Will Anchorage, Alaska Become an Historical synonym for Munich?

It is well-known that Pres. Theodore Roosevelt's favorite saying concerning foreign affairs was to "Speak softly, and carry a big stick." Trump's of course is the exactly the opposite, as he loudly proclaimed the day before the meeting: Moscow will face severe consequences if Russian President Vladimir Putin continues his war in Ukraine past their face-to-face meeting this week, as Europe braces for the results of their talks. BUT, and it’s a big but. What exactly are those consequences? How would Trump propose to carry them out, especially without, apparently, having involved either the Ukrainian government or the Europeans in discussion of any details?

As for a second big BUT, remember that at Munich Chamberlain had an ulterior motive to give a significant chunk of a nation that was not his to Hitler: not allowing the Soviet Union to take up a major presence in Central Europe.
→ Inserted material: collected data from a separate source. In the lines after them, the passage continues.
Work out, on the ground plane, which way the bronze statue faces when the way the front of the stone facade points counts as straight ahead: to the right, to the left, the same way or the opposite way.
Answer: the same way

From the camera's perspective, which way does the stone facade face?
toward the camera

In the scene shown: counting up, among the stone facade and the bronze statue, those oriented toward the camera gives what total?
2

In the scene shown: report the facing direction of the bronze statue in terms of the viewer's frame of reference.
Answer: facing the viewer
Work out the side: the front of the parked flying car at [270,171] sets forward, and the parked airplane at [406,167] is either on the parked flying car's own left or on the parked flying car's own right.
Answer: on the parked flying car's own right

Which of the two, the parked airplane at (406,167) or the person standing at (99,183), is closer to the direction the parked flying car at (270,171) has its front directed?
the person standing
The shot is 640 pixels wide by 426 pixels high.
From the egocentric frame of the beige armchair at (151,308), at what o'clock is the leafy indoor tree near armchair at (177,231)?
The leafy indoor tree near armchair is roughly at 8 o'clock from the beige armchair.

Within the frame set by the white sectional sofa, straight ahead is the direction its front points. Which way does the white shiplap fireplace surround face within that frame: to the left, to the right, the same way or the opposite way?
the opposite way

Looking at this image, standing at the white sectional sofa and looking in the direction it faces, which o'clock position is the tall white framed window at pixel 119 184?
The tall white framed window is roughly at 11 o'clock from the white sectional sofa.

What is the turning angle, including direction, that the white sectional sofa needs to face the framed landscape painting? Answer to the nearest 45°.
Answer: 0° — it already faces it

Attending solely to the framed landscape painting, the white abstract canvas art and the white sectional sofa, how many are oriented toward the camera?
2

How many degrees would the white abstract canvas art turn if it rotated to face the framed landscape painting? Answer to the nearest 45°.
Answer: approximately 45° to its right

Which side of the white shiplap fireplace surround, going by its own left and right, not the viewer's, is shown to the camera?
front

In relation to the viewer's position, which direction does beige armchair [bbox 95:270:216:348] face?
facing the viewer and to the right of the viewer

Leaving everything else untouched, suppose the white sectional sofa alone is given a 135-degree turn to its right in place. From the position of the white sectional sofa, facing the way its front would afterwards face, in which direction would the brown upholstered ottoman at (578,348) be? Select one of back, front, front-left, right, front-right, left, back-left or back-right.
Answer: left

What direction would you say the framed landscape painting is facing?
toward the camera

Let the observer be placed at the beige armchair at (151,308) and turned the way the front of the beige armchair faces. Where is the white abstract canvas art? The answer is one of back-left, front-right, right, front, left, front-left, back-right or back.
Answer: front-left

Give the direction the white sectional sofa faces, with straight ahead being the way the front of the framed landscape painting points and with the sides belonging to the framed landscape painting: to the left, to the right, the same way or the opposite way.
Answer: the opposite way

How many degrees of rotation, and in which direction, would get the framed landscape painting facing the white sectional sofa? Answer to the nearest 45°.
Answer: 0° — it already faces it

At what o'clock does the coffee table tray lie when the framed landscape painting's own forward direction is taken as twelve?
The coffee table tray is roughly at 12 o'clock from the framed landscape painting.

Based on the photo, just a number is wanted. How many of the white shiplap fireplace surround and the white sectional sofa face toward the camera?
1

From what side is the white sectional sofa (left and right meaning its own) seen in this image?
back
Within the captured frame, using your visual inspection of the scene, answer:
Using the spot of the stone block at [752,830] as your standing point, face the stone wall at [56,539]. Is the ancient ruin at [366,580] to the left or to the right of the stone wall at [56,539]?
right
So what motivation might Trump have to give away the store (or try to, in the absence of Ukraine and the European Powers)? Well it comes down to Putin's List, previously discussed. For a variety of reasons, ranging from foreign policy, to domestic policy, to Trumps image around the world (generally quite bad, but which can only get worse), to potential legal issues (despite the where-did-that-come-from-immunity clause), the last thing that Trump wants to happen is that in one way or another Putin releases or act upon all or part of it. Putin’s List at "Alaska" is the equivalent of Chamberlains No-Soviet-Union-in-Central-Europe at "Munich."
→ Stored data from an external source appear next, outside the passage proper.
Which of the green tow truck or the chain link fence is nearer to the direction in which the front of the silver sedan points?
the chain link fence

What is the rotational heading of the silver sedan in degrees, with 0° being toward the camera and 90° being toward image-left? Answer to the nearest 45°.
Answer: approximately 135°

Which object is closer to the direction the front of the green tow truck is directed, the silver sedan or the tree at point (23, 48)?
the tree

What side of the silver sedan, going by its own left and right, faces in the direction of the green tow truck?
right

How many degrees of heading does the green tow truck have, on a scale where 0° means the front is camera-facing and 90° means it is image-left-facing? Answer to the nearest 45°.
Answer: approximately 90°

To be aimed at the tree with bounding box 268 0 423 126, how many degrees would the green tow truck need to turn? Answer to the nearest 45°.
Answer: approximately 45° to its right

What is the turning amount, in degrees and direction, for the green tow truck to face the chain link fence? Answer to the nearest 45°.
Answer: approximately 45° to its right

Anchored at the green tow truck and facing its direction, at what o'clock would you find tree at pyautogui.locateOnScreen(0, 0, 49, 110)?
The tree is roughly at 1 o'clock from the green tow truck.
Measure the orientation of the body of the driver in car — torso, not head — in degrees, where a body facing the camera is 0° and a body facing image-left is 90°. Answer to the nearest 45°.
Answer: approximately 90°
Here is a partial list of what Putin has (or quite likely has, through Russian intelligence) on Trump:

*There is Trump's very long, very secretive relationship with Deutsch Bank, which ended abruptly, and his personal banker there was fired by the Bank. There were many public suspicions of, shall we say, impropriety, but apparently no full investigation of what Trump undertook over the years with the Bank has ever been done (at least not one that was made public. It should be noted that the relationship came to an end when the German government shut it down and fired the private banker who had been running it for Trump). But again, one can be sure that if there were "Improprieties," Putin has evidence of them.

*Then of course, there is the matter of Russian interference in the 2016 elections, details of which are spelled out in the "Mueller Report." Although the Mueller team was never able to get to Trump, they did get to numbers of his election-campaign-associates, some of whom went to prison for various offenses. Those materials are in the U.S. records, but surely Putin has copies (to say nothing of the fact that since Putin certainly authorized them, he does have some knowledge of their details).

*Next there is what happened, or not, at the famous 2018 "Helsinki meeting." Trump made no bones about having the notes of the interpreter for him at that meeting destroyed. But surely Putin had his own interpreter-made notes too, and he has those. (That's the meeting where, in answer to a question by MSNBC's Jonathan Lemire, Trump said that he trusted Russian Intelligence more than US.)

*Then there are Julian Assange, Roger Stone and the "DNC tapes" (which purported to show how the DNC at least attempted to rig the primaries in favor of Hillary Clinton). These were very conveniently released within a few hours of the release of the Hollywood Access tapes.

Could Putin be planning his own Munich for Trump, using materials like this, and others as well? We might know as soon as tomorrow, or it might take some time to see how it --- the very possible U.S. betrayal of Ukraine --- plays out. If I am right here (and for the record, I am surely not always right), then Alaska (or Anchorage) will join Munich in the lexicon of historical betrayals.